Los microplásticos suponen un riesgo para la salud humana de más de una manera

Un nuevo estudio confirma que los microplásticos presentes en el medio natural no llegan solos al mar, a los ríos o a las playas. Lo hacen acompañados: en su superficie se instalan bacterias patógenas y resistentes a los antimicrobianos, formando comunidades densas y persistentes. El equipo científico pide avanzar en la gestión de residuos y recomienda algo tan sencillo como usar guantes durante las limpiezas de playas. No por alarmismo; por pura precaución.

Los microplásticos —partículas menores de 5 mm— están en todas partes. Más de 125 billones flotan o descansan ya en el océano (desde la superficie hasta el fondo marino). También aparecen en suelos, ríos, lagos, fauna y, cada vez más, en el cuerpo humano. Una realidad incómoda, pero imposible de ignorar.

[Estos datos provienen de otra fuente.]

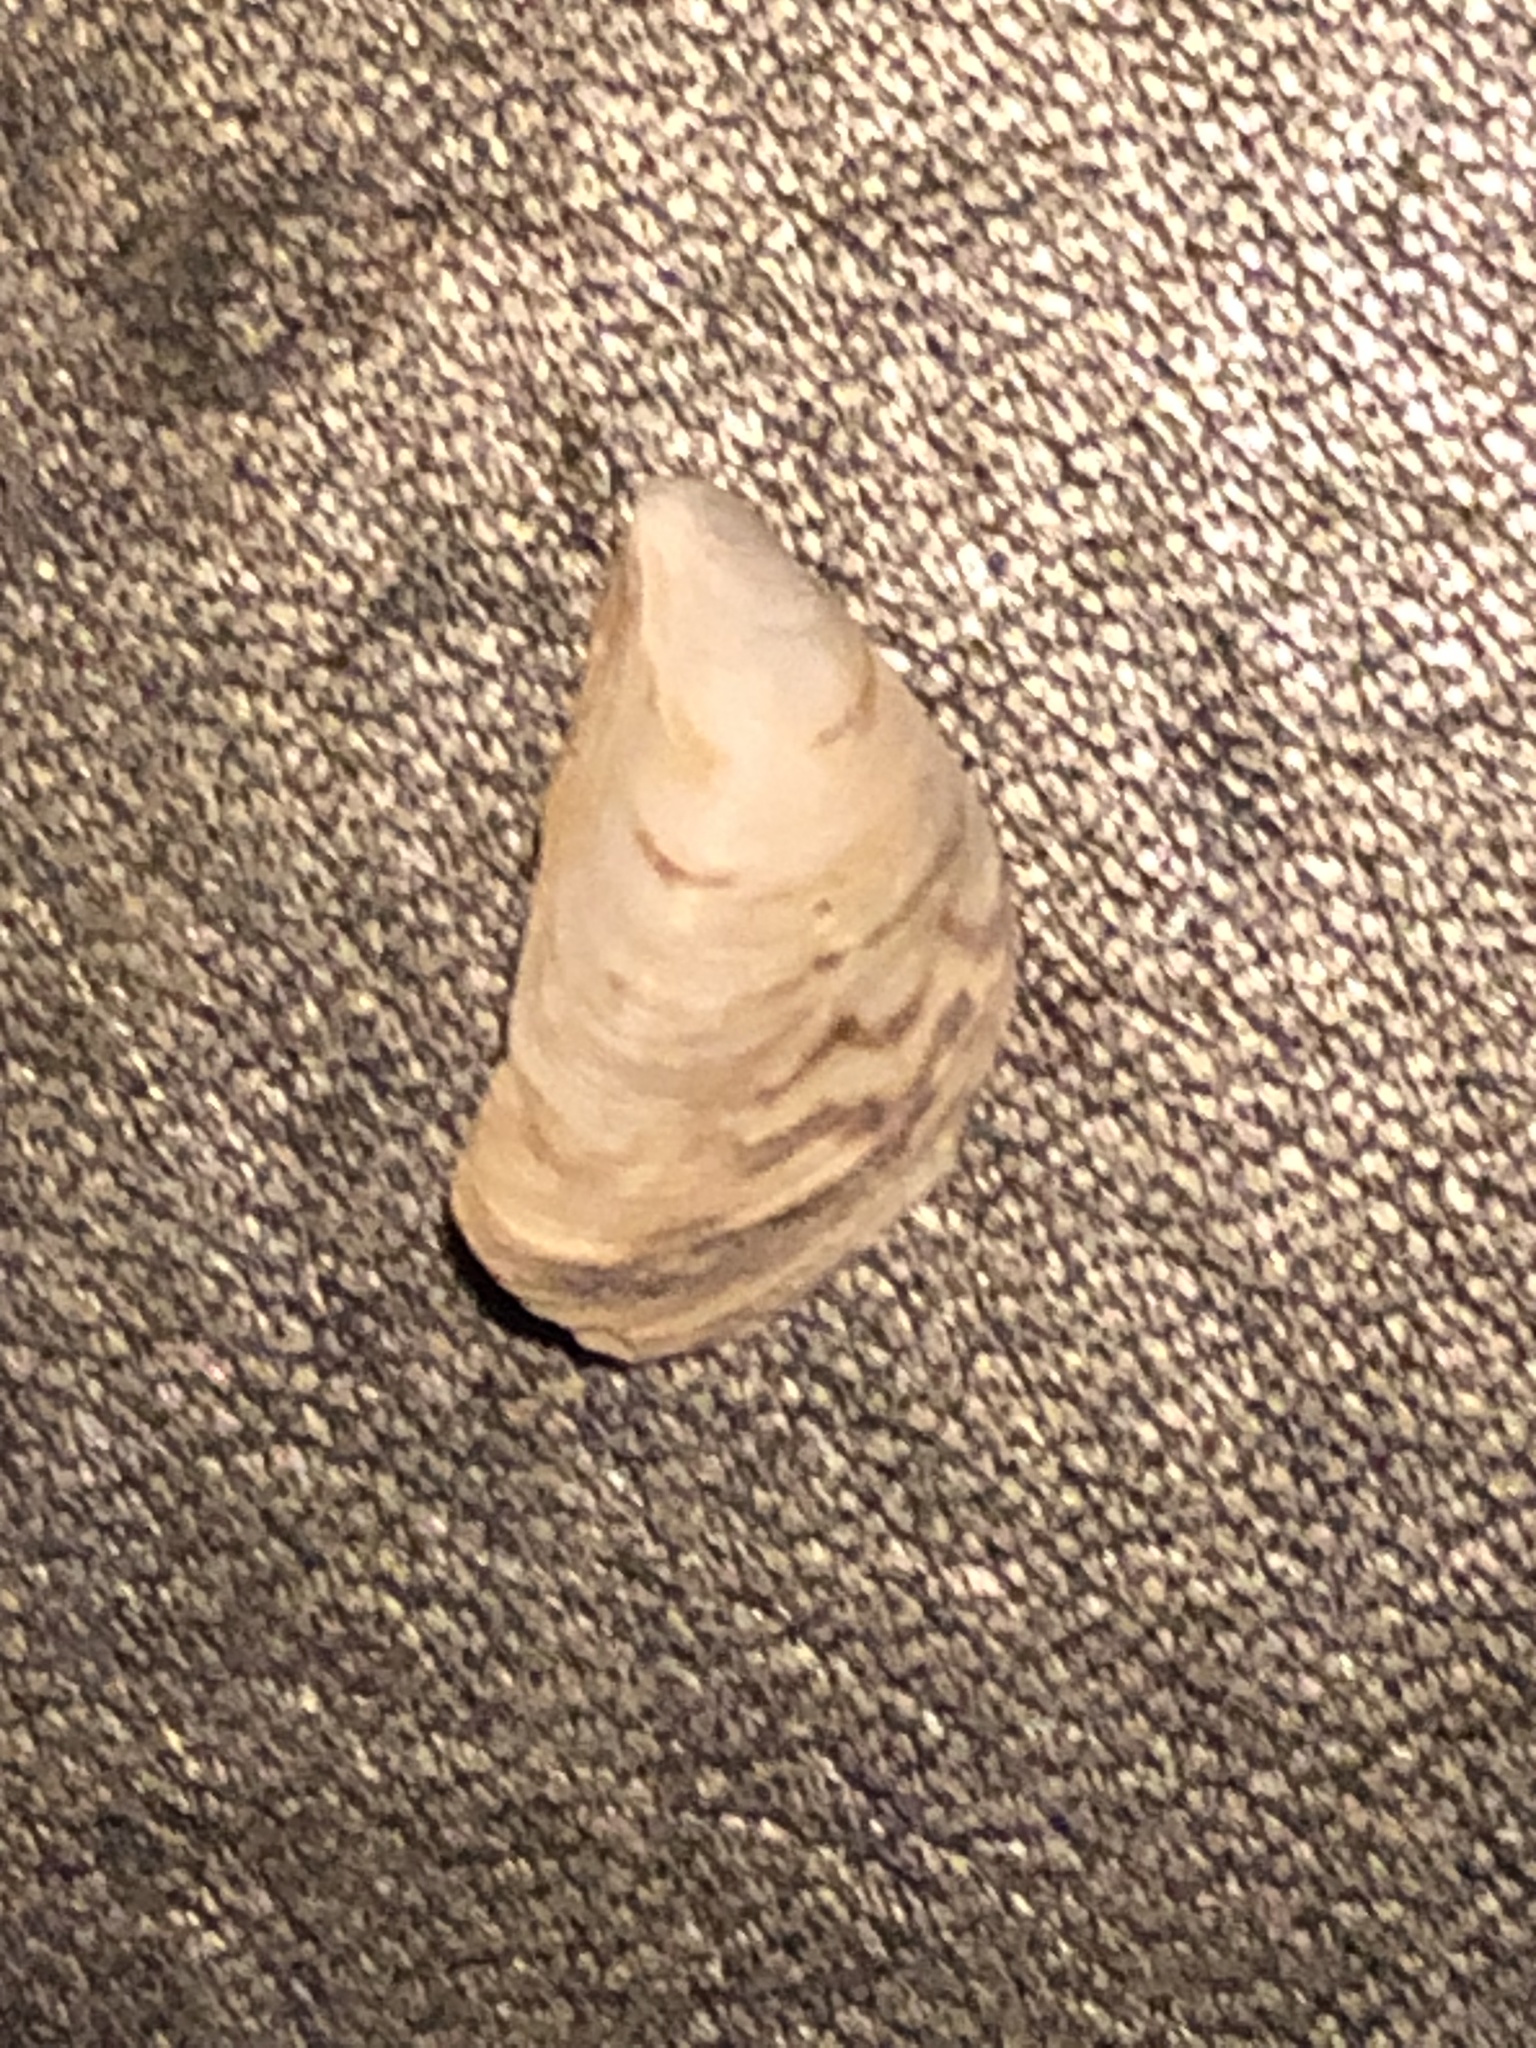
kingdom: Animalia
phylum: Mollusca
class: Bivalvia
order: Myida
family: Dreissenidae
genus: Dreissena
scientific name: Dreissena bugensis
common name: Quagga mussel
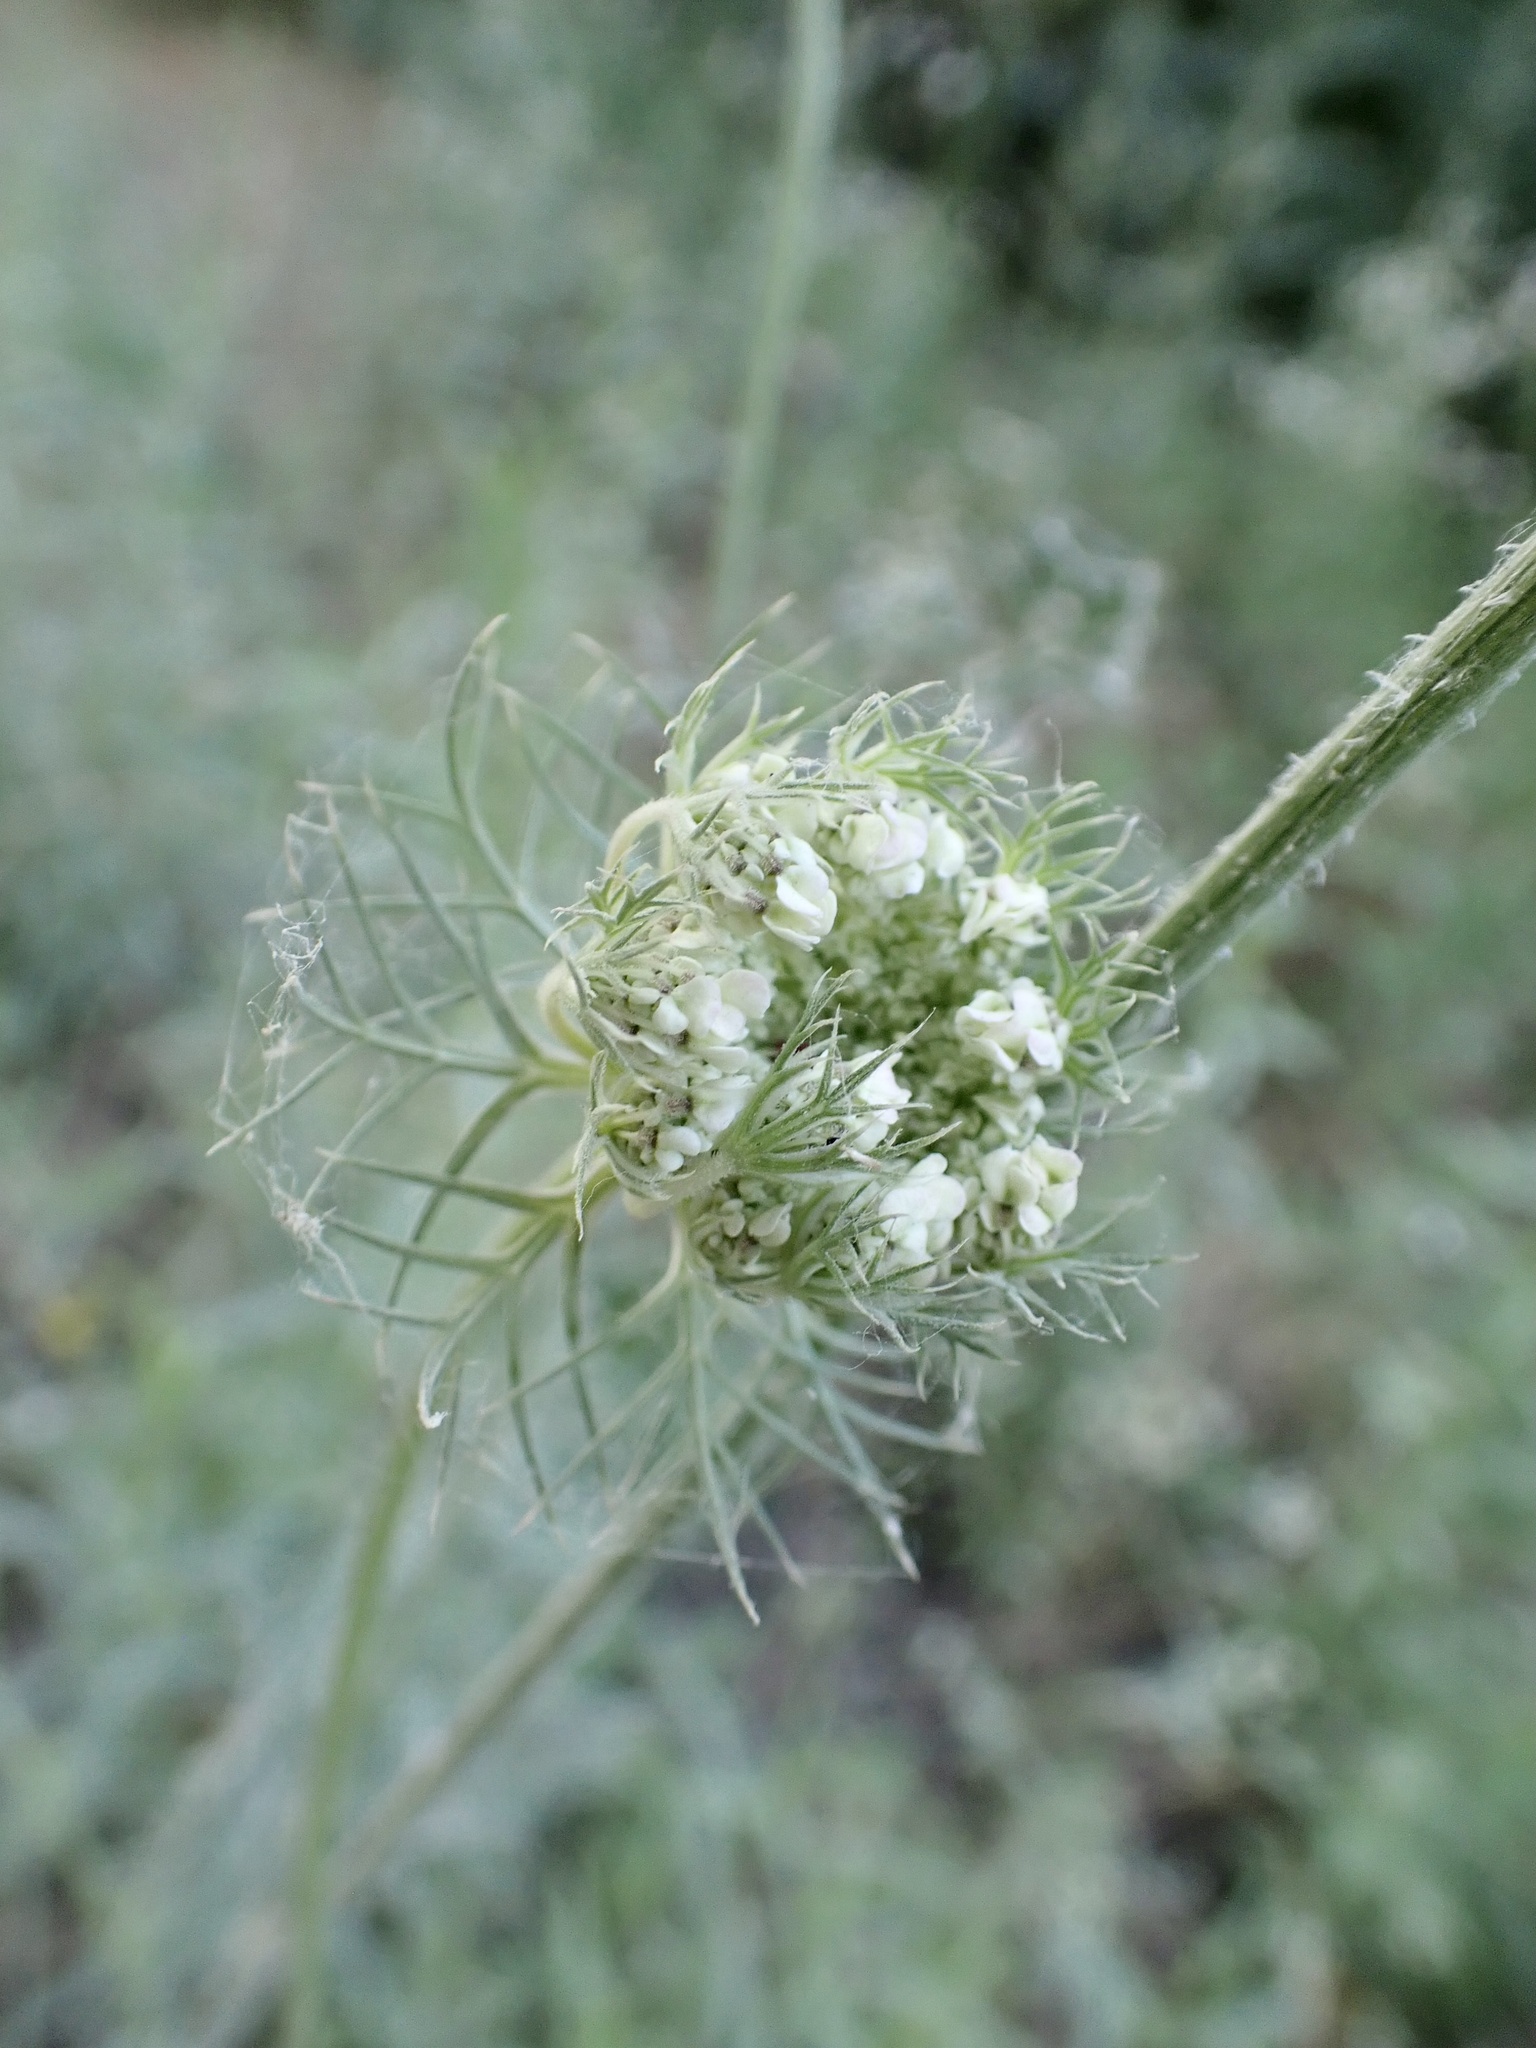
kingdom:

Dentro de este problema emerge una preocupación creciente: la Plastisfera, esos biofilms microbianos que se adhieren rápidamente al plástico y que no siempre son inocuos. La evidencia sugiere que ahí prosperan bacterias capaces de causar enfermedades o de resistir antibióticos esenciales.

¿Qué es la Plastisfera?

La Plastisfera es el ecosistema microbiano que se forma sobre la superficie de los plásticos cuando llegan al medio ambiente, especialmente al agua del mar. En cuestión de horas, bacterias, algas microscópicas, hongos y otros microorganismos se adhieren al plástico y crean un biofilm: una capa pegajosa que funciona como hábitat y refugio. Cada fragmento de microplástico se convierte así en una pequeña “isla” artificial donde prospera vida microbiana muy distinta a la del agua que lo rodea.

Este ecosistema preocupa porque puede albergar patógenos y bacterias resistentes a antibióticos, que viajan protegidos por ese biofilm y pueden desplazarse largas distancias impulsados por las corrientes. Esto significa que los plásticos actúan como vehículos biológicos, moviendo microorganismos entre depuradoras, ríos, costas y zonas de acuicultura, con posibles riesgos para la salud humana y la vida marina.